Günden güne kısaldı saçlarım, kafamdaki karmaşayla doğru orantıda. Oturdum buz gibi zemine. İnsan kaç saat boş duvarı izleyebilir demeyin izliyoruz dedim kendime. Ne bu sakinleş be kızım dedim kendime. Ne bu huzursuzluğun. Ne bu fenalığın. İkna etmeye çalıştım. O kör olası dipten çekmeye çalıştım. Yaktım sigara. Üfledim. İçimdeki irini, karmaşayı, boğazımda yumru olan herşeyi, herkesi. Gitsinler onlarcası. Sigaraya yaktım ama kül olan bendim sanırımca.

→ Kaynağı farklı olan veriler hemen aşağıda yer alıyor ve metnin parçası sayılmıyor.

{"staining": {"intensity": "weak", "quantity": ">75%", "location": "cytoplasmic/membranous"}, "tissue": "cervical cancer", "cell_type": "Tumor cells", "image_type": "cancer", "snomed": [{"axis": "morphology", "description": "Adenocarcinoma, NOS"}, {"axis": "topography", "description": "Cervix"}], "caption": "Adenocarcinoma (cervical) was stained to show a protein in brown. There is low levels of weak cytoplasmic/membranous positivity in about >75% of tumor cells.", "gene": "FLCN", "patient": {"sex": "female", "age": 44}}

Kafamın içi bir nevi düşünceler mezarlığı. Mezarlığımı temizlemeye çalıştım. Ötelemeye çalıştığım her şey birer birer gün yüzüne çıkmaya başladı. Mücadelelerim ne içindi, hayallerim neydi, uğruna savaş verdiklerim neydi, kaybettiklerim kimlerdi, ben neydim birbirine girdi. Dünyam, kafamın içinde takla attı.”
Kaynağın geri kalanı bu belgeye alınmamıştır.